Short-answer chart tasks
════════

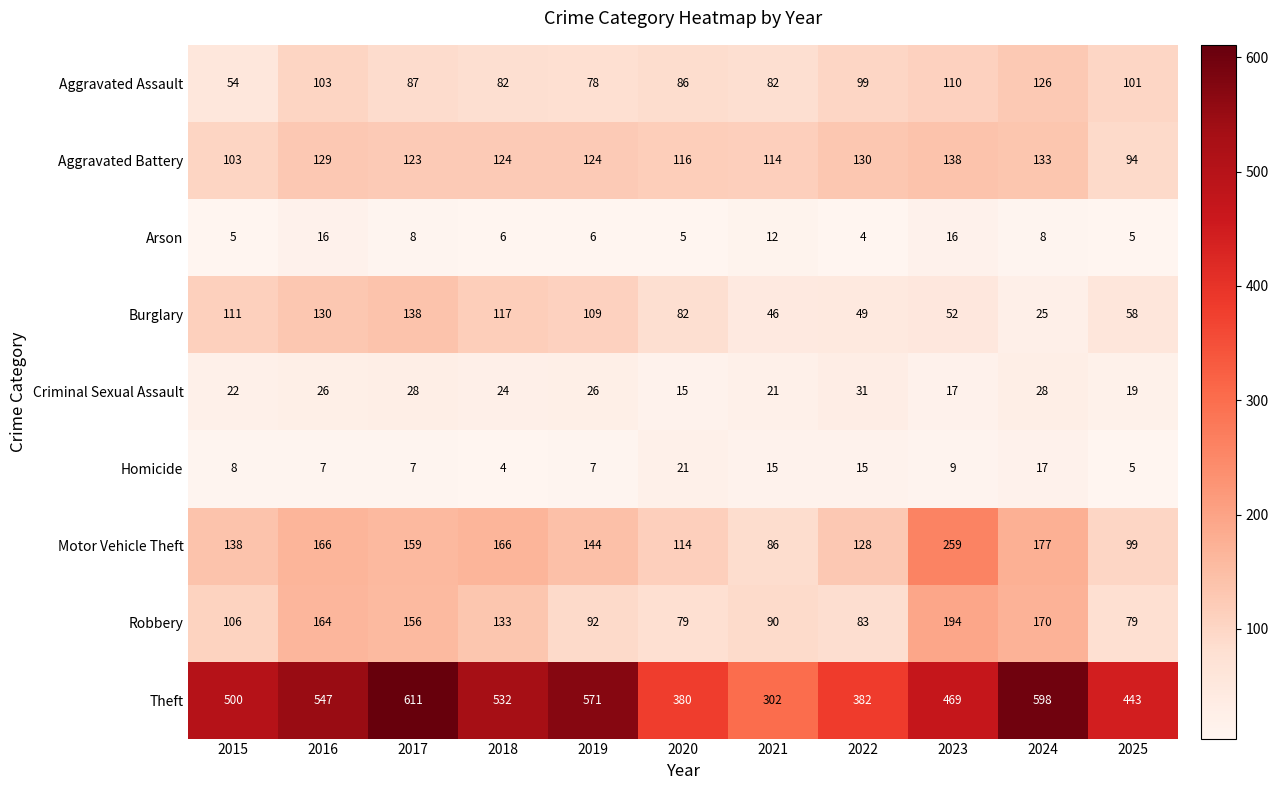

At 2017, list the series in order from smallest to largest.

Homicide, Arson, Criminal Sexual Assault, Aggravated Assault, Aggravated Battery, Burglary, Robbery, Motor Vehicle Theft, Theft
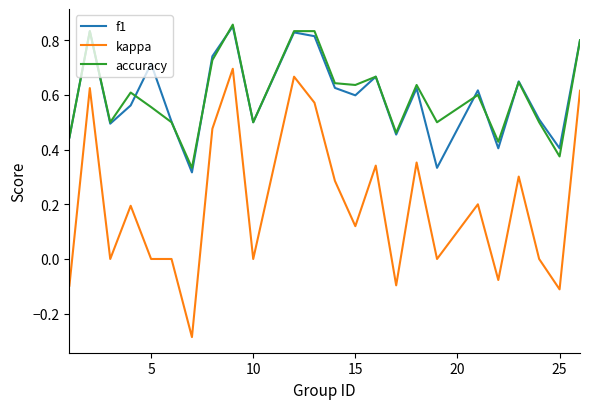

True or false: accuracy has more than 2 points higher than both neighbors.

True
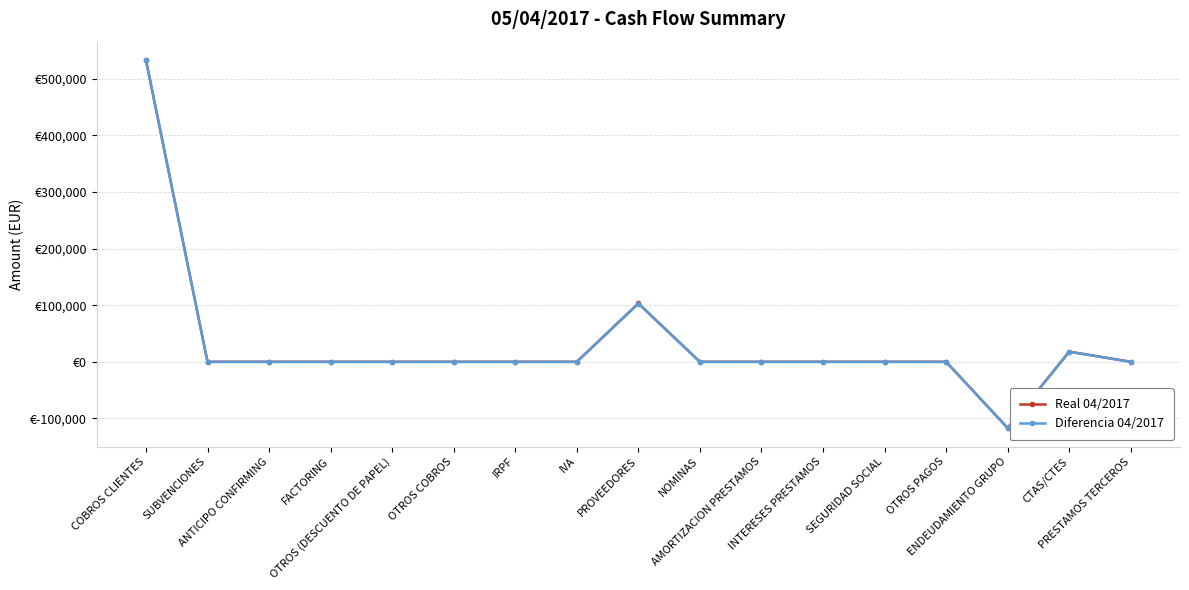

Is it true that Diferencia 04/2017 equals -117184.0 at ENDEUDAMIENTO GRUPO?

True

════════

# EXERCISE AIM
Return the text lines of every row above word for word, leaving the pictures out.

# TASK ANSWER
At 2017, list the series in order from smallest to largest.

Homicide, Arson, Criminal Sexual Assault, Aggravated Assault, Aggravated Battery, Burglary, Robbery, Motor Vehicle Theft, Theft

True or false: accuracy has more than 2 points higher than both neighbors.

True

Is it true that Diferencia 04/2017 equals -117184.0 at ENDEUDAMIENTO GRUPO?

True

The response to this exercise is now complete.